Monday, July 02, 2012

Film Review: Chronicle (2012)


Even though The Blair Witch Project did not invent or perfect the found footage aesthetic, whereby a fictional story is presented as if it were a real event recorded by the characters experiencing it, it did much to establish the style in the popular consciousness, and as a viable means for film-makers to make genre films for money that usually wouldn't cover the catering budget on a major Hollywood production. There have been plenty who have tried to replicate the style, not to mention phenomenal success, of Blair Witch since 1999, particularly since Oren Peli's Paranormal Activity and its sequels actually managed to do just that, and the majority of the found footage films from this time have been spins on conventional horror films, a development which has resulted in films of wildly varying quality (though that variance more often than not is between "not completely awful" and "just about preferable to eye surgery").

Amongst the ghost and/or exorcism movies that have used the style, some film-makers have used it to offer novel twists on other genres. Most notably, Matt Reeves' Cloverfield used its worms' eye view of a monster movie to exhilarating effect, working both as a new way of telling a pretty old story, and as well as acting as an evocation of the horrors of 9/11 within a work of popular entertainment, much as Gojira recontextualised the devastation of Hiroshima and Nagasaki for Japanese audiences in the 1950s. In a similar vein, Josh Trank's Chronicle uses found footage as a means of providing a seemingly new take on a story type that has become painfully familiar by this point: the superhero origin story.

Andrew Detmer (Dane DeHaan) is a troubled teenager who decides to use his video camera to create a record of the many humiliations and indignities that make up his sad existence.

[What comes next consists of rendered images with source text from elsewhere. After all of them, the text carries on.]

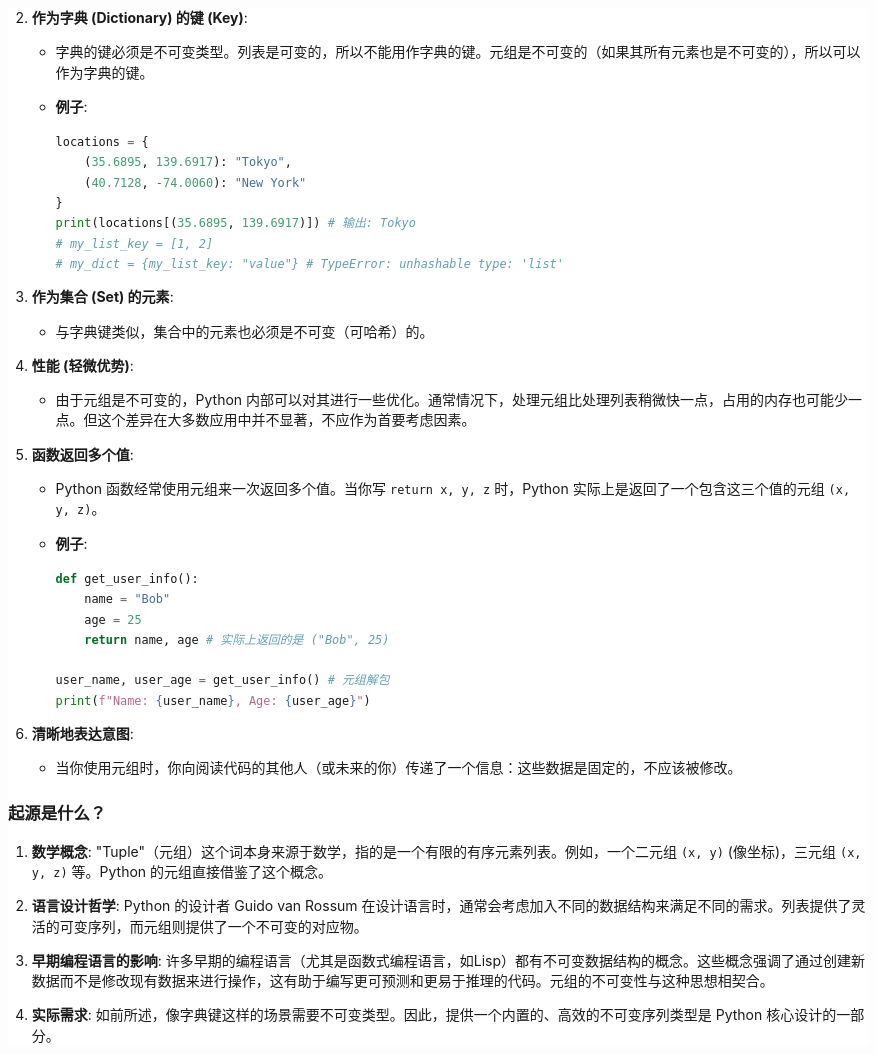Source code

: 2. **作为字典 (Dictionary) 的键 (Key)**:
    * 字典的键必须是不可变类型。列表是可变的，所以不能用作字典的键。元组是不可变的（如果其所有元素也是不可变的），所以可以作为字典的键。
    * **例子**:

        ```python
        locations = {
            (35.6895, 139.6917): "Tokyo",
            (40.7128, -74.0060): "New York"
        }
        print(locations[(35.6895, 139.6917)]) # 输出: Tokyo
        # my_list_key = [1, 2]
        # my_dict = {my_list_key: "value"} # TypeError: unhashable type: 'list'
        ```

3. **作为集合 (Set) 的元素**:
    * 与字典键类似，集合中的元素也必须是不可变（可哈希）的。

4. **性能 (轻微优势)**:
    * 由于元组是不可变的，Python 内部可以对其进行一些优化。通常情况下，处理元组比处理列表稍微快一点，占用的内存也可能少一点。但这个差异在大多数应用中并不显著，不应作为首要考虑因素。

5. **函数返回多个值**:
    * Python 函数经常使用元组来一次返回多个值。当你写 `return x, y, z` 时，Python 实际上是返回了一个包含这三个值的元组 `(x, y, z)`。
    * **例子**:

        ```python
        def get_user_info():
            name = "Bob"
            age = 25
            return name, age # 实际上返回的是 ("Bob", 25)

        user_name, user_age = get_user_info() # 元组解包
        print(f"Name: {user_name}, Age: {user_age}")
        ```

6. **清晰地表达意图**:
    * 当你使用元组时，你向阅读代码的其他人（或未来的你）传递了一个信息：这些数据是固定的，不应该被修改。

### 起源是什么？

1. **数学概念**:
    "Tuple"（元组）这个词本身来源于数学，指的是一个有限的有序元素列表。例如，一个二元组 `(x, y)` (像坐标)，三元组 `(x, y, z)` 等。Python 的元组直接借鉴了这个概念。

2. **语言设计哲学**:
    Python 的设计者 Guido van Rossum 在设计语言时，通常会考虑加入不同的数据结构来满足不同的需求。列表提供了灵活的可变序列，而元组则提供了一个不可变的对应物。

3. **早期编程语言的影响**:
    许多早期的编程语言（尤其是函数式编程语言，如Lisp）都有不可变数据结构的概念。这些概念强调了通过创建新数据而不是修改现有数据来进行操作，这有助于编写更可预测和更易于推理的代码。元组的不可变性与这种思想相契合。

4. **实际需求**:
    如前所述，像字典键这样的场景需要不可变类型。因此，提供一个内置的、高效的不可变序列类型是 Python 核心设计的一部分。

He records the moments when his drunk father (Michael Kelly) gets physically violent towards him, the moments when he is bullied at school, and the many tiny ways in which he is rejected by the people around him. Seemingly his only friend is his cousin, Matt (Alex Russell), a more philosophical person than his relative, who invites Andrew to a rave in the hopes of breaking him out of his shell. Once there, they meet Steve (Michael B. Jordan), the most popular kid at school, and the three drunkenly stumble across a weird green glowing rock hidden in a cave. They touch it, and soon find that they can move things with their minds, that they have enhanced strength, and that they can fly. But using their powers comes at a physical and psychological cost, and it soon becomes apparent that one of the boys is having more trouble coping with his newfound abilities than the others.

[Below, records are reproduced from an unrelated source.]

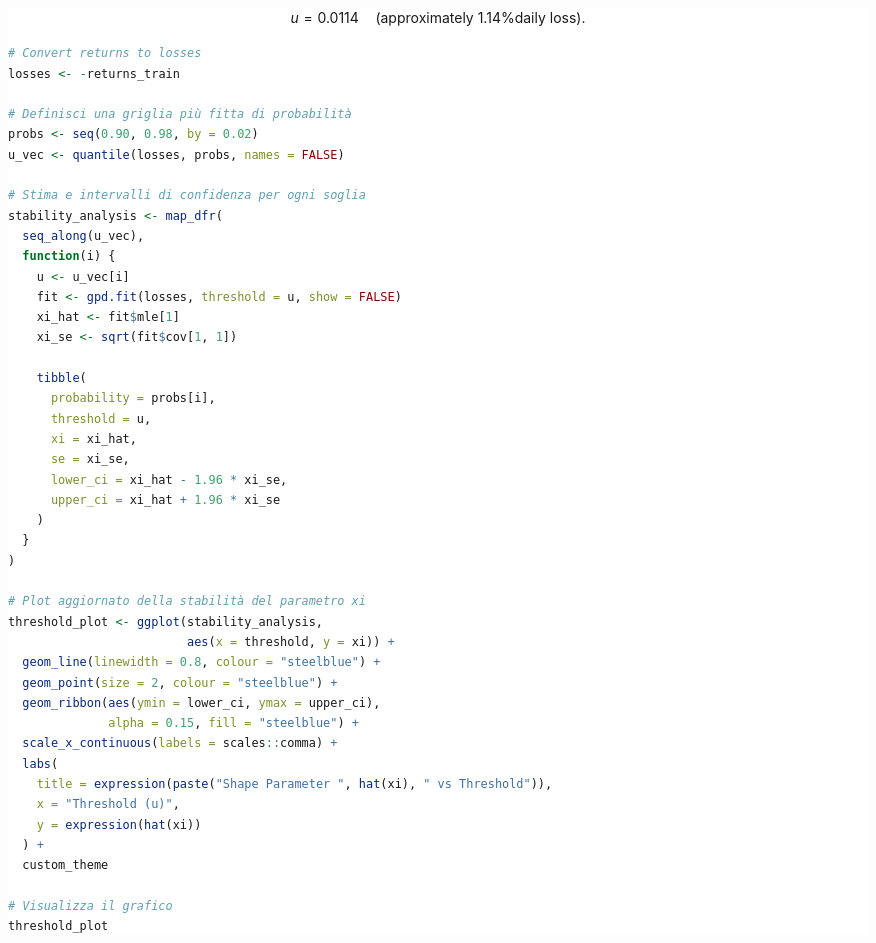 $$
u = 0.0114 \quad \text{(approximately 1.14\% daily loss)}.
$$

``` r
# Convert returns to losses
losses <- -returns_train

# Definisci una griglia più fitta di probabilità
probs <- seq(0.90, 0.98, by = 0.02)
u_vec <- quantile(losses, probs, names = FALSE)

# Stima e intervalli di confidenza per ogni soglia
stability_analysis <- map_dfr(
  seq_along(u_vec),
  function(i) {
    u <- u_vec[i]
    fit <- gpd.fit(losses, threshold = u, show = FALSE)
    xi_hat <- fit$mle[1]
    xi_se <- sqrt(fit$cov[1, 1])
    
    tibble(
      probability = probs[i],
      threshold = u,
      xi = xi_hat,
      se = xi_se,
      lower_ci = xi_hat - 1.96 * xi_se,
      upper_ci = xi_hat + 1.96 * xi_se
    )
  }
)

# Plot aggiornato della stabilità del parametro xi
threshold_plot <- ggplot(stability_analysis, 
                         aes(x = threshold, y = xi)) +
  geom_line(linewidth = 0.8, colour = "steelblue") +
  geom_point(size = 2, colour = "steelblue") +
  geom_ribbon(aes(ymin = lower_ci, ymax = upper_ci),
              alpha = 0.15, fill = "steelblue") +
  scale_x_continuous(labels = scales::comma) +
  labs(
    title = expression(paste("Shape Parameter ", hat(xi), " vs Threshold")),
    x = "Threshold (u)",
    y = expression(hat(xi))
  ) +
  custom_theme

# Visualizza il grafico
threshold_plot
```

Chronicle's greatest strengths are its cast, who all feel like realistic teenagers and have a chemistry that makes their initial friendship and later antagonism feel very truthful, and the script, by Max (son of John) Landis, which takes its time establishing the characters and focusing on how they learn to use their powers. Since it is not based on a well-known or existing property, Chronicle has to do a lot of heavy lifting to explain what the powers actually do, as well as how the characters choose to use them. Specifically, the film is concerned with the way in which they use them to play pranks on people and generally piss around, much as real teenagers would do if given the ability to move a car with their mind. The best stretch of the film by far finds the three pushing each others' limits and reveling in the freedom their powers give them, especially since this leads right into the tension and tragedy that drive the last act of the film, making for a very satisfying narrative contrast.

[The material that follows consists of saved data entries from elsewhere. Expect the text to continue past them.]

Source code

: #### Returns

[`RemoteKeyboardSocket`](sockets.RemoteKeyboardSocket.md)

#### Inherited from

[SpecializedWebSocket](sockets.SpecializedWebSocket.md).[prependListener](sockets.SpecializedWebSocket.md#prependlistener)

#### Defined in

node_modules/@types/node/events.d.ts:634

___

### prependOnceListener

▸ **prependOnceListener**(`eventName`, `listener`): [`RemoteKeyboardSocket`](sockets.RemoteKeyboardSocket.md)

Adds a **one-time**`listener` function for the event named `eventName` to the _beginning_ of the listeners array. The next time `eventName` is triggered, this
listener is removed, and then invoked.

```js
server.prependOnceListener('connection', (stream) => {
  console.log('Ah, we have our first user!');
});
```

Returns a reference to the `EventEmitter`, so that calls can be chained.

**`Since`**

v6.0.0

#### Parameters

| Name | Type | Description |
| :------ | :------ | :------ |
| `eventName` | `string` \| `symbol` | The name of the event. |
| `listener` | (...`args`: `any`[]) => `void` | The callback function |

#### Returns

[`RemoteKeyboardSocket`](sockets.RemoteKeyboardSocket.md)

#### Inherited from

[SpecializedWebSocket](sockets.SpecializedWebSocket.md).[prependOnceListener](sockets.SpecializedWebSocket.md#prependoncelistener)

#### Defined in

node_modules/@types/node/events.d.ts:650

Despite the strength of its content, Chronicle is ultimately hobbled by its style, which becomes so distracting at times that it shatters the illusion of the film. (This is admittedly something of a Catch-22 for the film, though, since it's hard to imagine it ever getting green lit without the found footage aspect, even if it is the film's greatest weakness. This is not necessarily a comment on the script, which is solid, but the fact that it is hard to imagine a studio putting money into a superhero movie not based on an existing property without a gimmick like the found footage angle.) Whilst the found footage aesthetic works initially as a quick way of introducing the characters, and even gets used nicely as a way of showing how Andrew's powers have developed when he uses his mind to move the camera, it gradually becomes a hindrance as Trank and Landis try to think of increasingly clunky justifications for why the characters are still filming.

This is most noticeable in the climax when a fight between two characters is captured by camera-phones of passersby which just so happen to get caught up in the psychic whirlwind in such a way as to capture the fight from a number of dramatic angles, but even fairly early on in the film they introduce the character of Casey (Ashley Hinshaw), a blogger who records everything on her own camera, as both a love interest for Matt and as a way of introducing a camera for scenes in which Andrew isn't present. This artificiality goes against the verisimilitude that the film tries to create, and ultimately break the intimacy that it manages to create in early going.

It's a terrible shame that the style of the film winds up being so distracting and harmful, because the substance deserves better. A good script, good performances and a refreshingly exuberant take on the superhero genre make it more than worthwhile, but the found footage aspect keeps it earthbound where otherwise it might have soared.